The physically demanding nature of the mountain, coupled with its remoteness, ends up being self-selecting. “It takes a cer- tain kind of skier to endure the trip here and the weather and the terrain,” Christie says. “The other good thing here is that the valley was a very easy place to build ski camps on.” Christie paid a premium for his river spot down in Carrabassett—a whopping $50.

Then he built his whole A-frame in 1965 out of a kit for $1,200. It’s still standing.

But change was coming to the mountain. It’s always coming. “You have to grow,” Files says. “You have to have snowmaking and quads. Or we wouldn’t be skiing. You have to have grooming. And you can’t pull off the shenanigans we used to in the 70s. And change bothers some people. Change is always hard.”

“It’s like Cheers,” Fowler says. “Everyone knows your name. The problem is, at our age we can’t remember anyone else’s name. But change is inevitable.”

“It’s the people that I come back for,” Roy says. “The people are here because they want to be here. They’ve decided this is where they want to live. This is what they want to be a part of. Once I stop practicing law, I want to live here full time.”

Christie smiles. “Well, I can get you dis- barred right now, Peter. I can do that very easily.”
Roy smiles. “If we were all hooked up to an EKG machine, we would all calm down when we rounded Oh My Gosh Corner. We see the mountain and we say, ‘I’m here.’”

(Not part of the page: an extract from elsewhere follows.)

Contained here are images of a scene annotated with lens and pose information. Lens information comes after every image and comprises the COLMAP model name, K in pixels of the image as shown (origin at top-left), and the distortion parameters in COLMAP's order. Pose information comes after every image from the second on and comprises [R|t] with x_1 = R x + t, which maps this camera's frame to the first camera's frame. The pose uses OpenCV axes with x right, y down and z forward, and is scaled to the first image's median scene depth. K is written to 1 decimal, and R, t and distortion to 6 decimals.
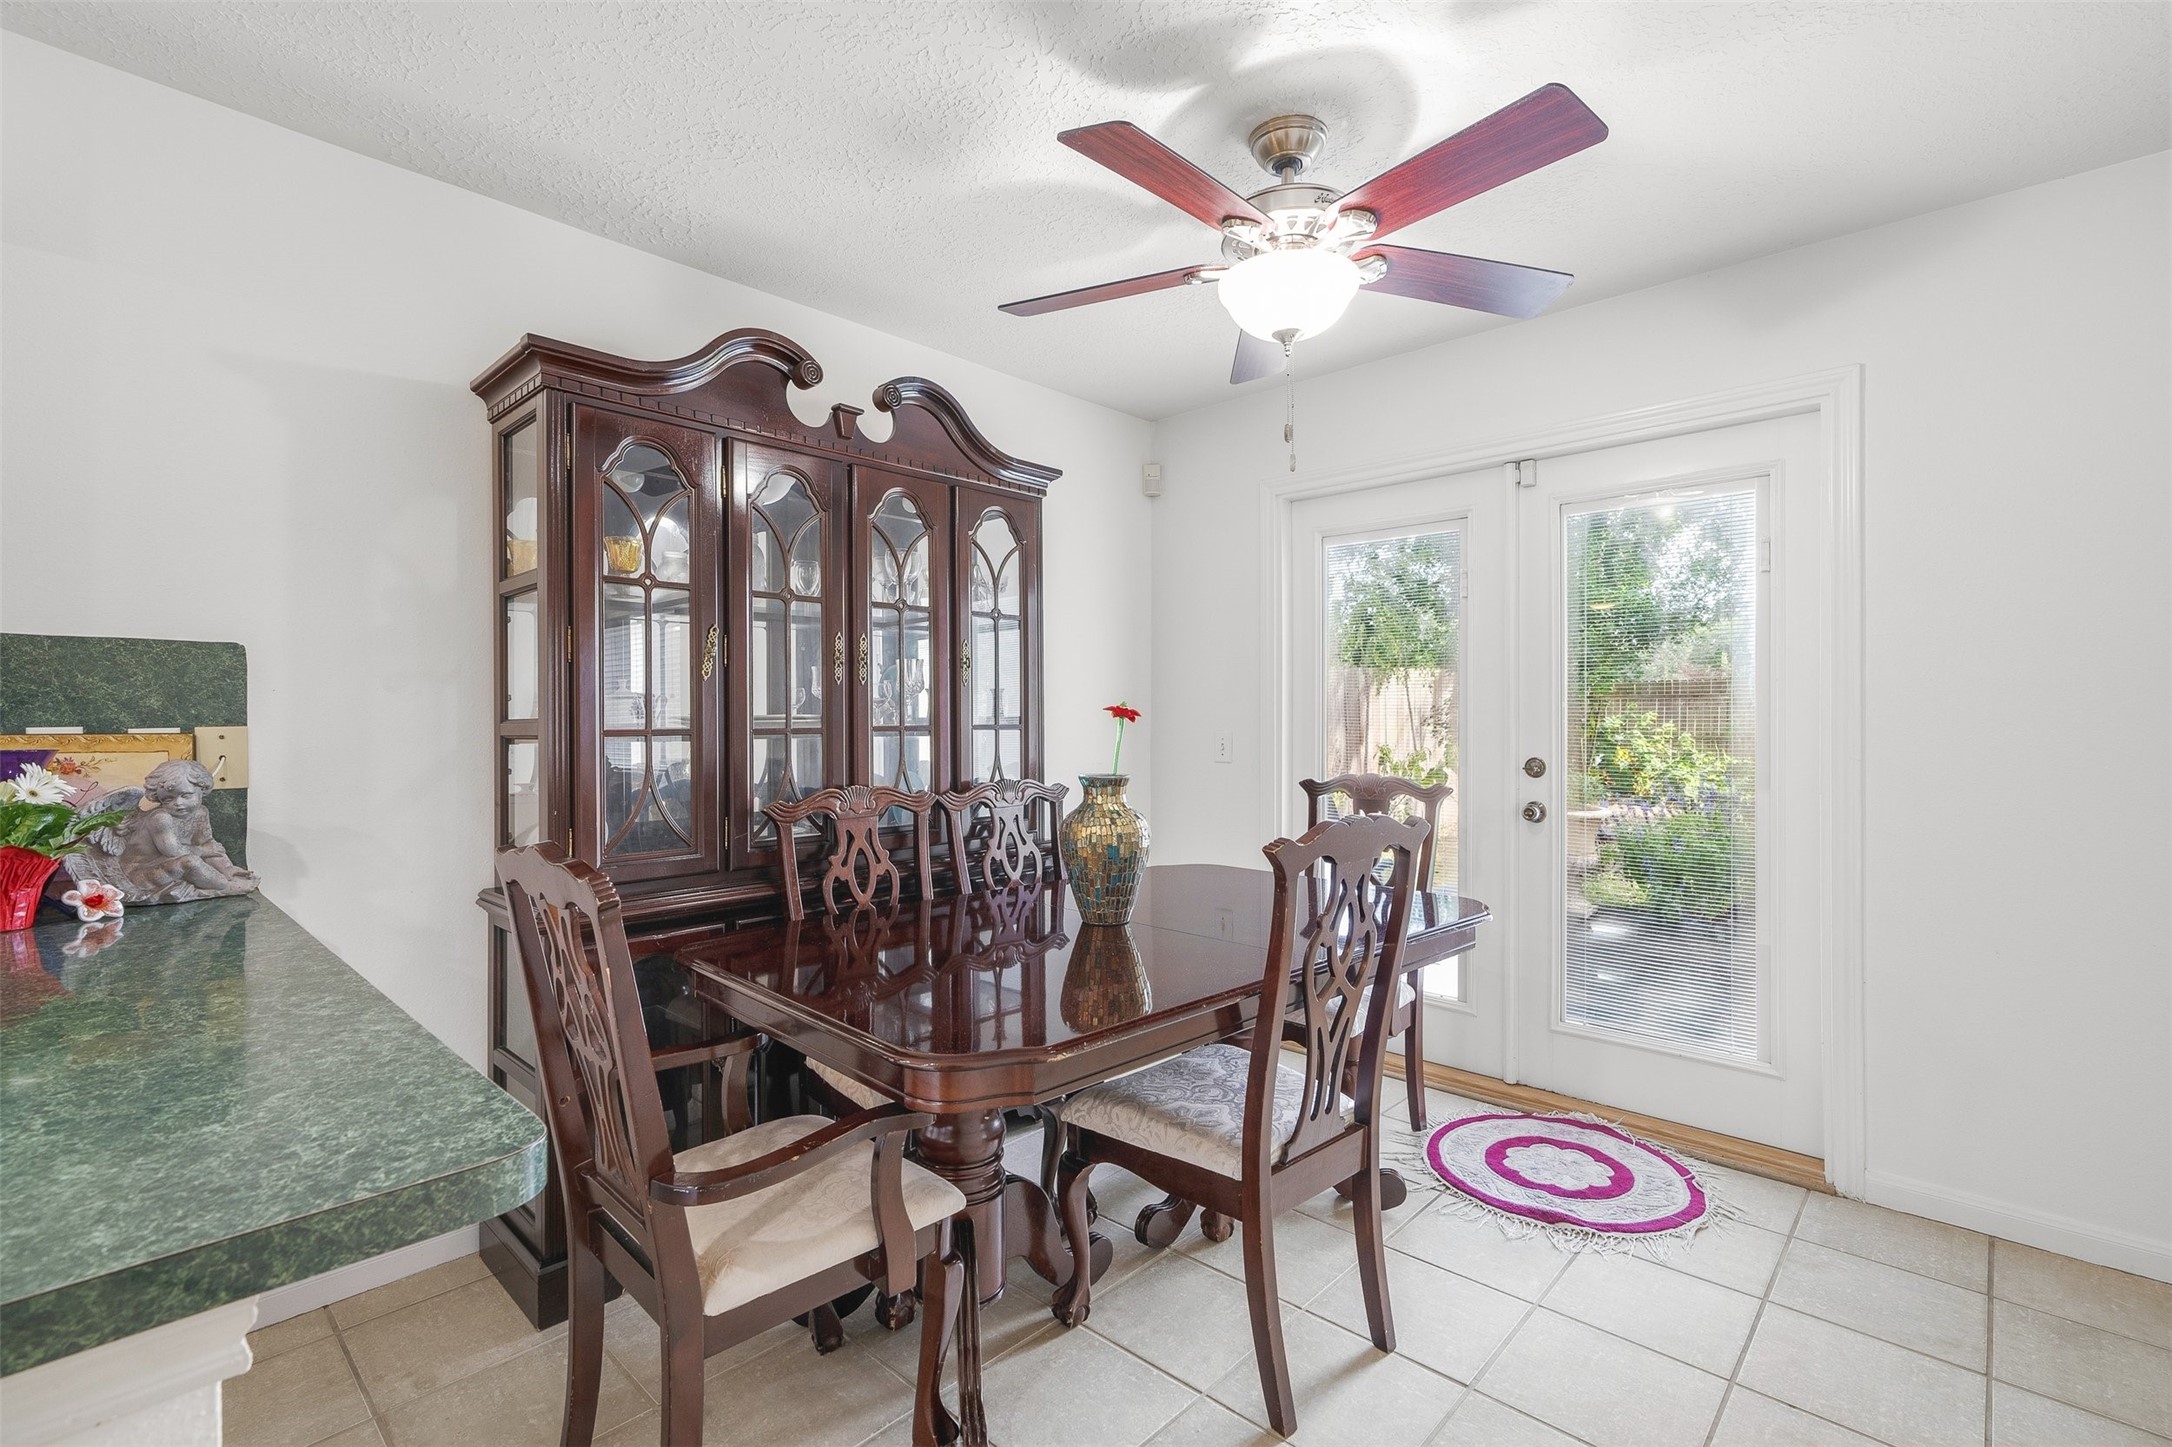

The light is waning now. The last lifts have closed and après-ski hour has come and gone. I’ve still got my ski boots on for that run I never got to take with these characters. I don’t want to ski home in the dark, so I stand to leave. Christie says to me then, “So, this piece you’re writing. It shouldn’t be about each of us as separate people. It should be about friendship.”

I nod at him. I get it. Friendship. It’s a story about a very special mountain in Maine, a mountain dear to many of our hearts. But it’s also a story about these four men, and how they keep each other laughing and keep each other skiing well into the seventh decade, and what could be better than that? So this is where I’ll leave them, at Mahogany Ridge, deep in friendship.